Head of major Vilnius hospital detained in corruption probe

updated
BNS2021.03.04 10:43

Lithuania’s anti-corruption watchdog has detained the directors of a polyclinic and a hospital in the country’s capital Vilnius, well-informed sources have told the Baltic News Service wire.

The Special Investigation Service (STT) has detained Daiva Kanopienė, director of Šeškinė Polyclinic, one of the Lithuanian capital's largest healthcare facilities, and Narimantas Markevičius, head of Vilnius City Clinical Hospital, on public procurement corruption suspicions.

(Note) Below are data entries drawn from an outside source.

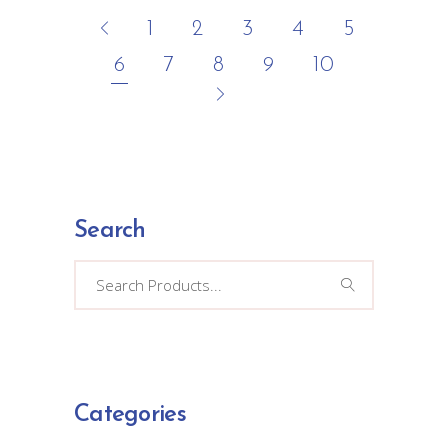
1
2
3
4
5
6
7
8
9
10
Search
Search
for:
Categories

Other suspects in the probe are Virginijus Domarkas, CEO of the medical equipment supplier Limeta, and Kęstutis Kutkauskas, CEO of Limeta NT and a shareholder of both companies.

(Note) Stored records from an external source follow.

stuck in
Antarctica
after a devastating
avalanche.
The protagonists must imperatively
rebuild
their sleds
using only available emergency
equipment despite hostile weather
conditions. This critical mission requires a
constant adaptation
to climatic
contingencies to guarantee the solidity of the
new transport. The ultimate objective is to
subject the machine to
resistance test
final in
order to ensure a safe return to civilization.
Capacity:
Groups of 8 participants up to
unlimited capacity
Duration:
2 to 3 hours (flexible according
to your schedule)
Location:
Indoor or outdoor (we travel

Domarkas, a former Social Democratic MP, is a member of the municipal council in the western district of Kretinga.

Kutkauskas is the husband of Jelena Kutkauskienė, director of Republican Vilnius University Hospital, another major hospital in the Lithuanian capital.

Kanopienė is the wife of Social Democratic MP Vidmantas Kanopa.

Suspicions have also been brought against Erlandas Sudeikis, board chairman and shareholder of Graina, a medical equipment supplier based in Panevėžys, the country’s fifth largest city.

Based on information on the central public procurement website, Limeta and Graina have won dozens of public procurement contracts from various health institutions in the country.

STT said on Wednesday that it was conducting a large-scale pre-trial investigation into suspected corruption in public procurement procedures in various healthcare facilities across the country.


€3-million contracts under suspicion

Medical equipment suppliers are suspected of illegally winning contracts worth over 3 million euros from various Lithuanian healthcare institutions, the Special Investigation Service (STT) said on Thursday.

Evidence suggests that the suspected illegal activities lasted for more than a year, the anti-corruption body said in a press release.

A total of 35 people, including four managers of privately-owned companies and six directors of healthcare institutions, are suspected of various corruption offenses in the large-scale probe.

The investigation covers more than a hundred criminal acts and involves over ten medical institutions in different municipalities.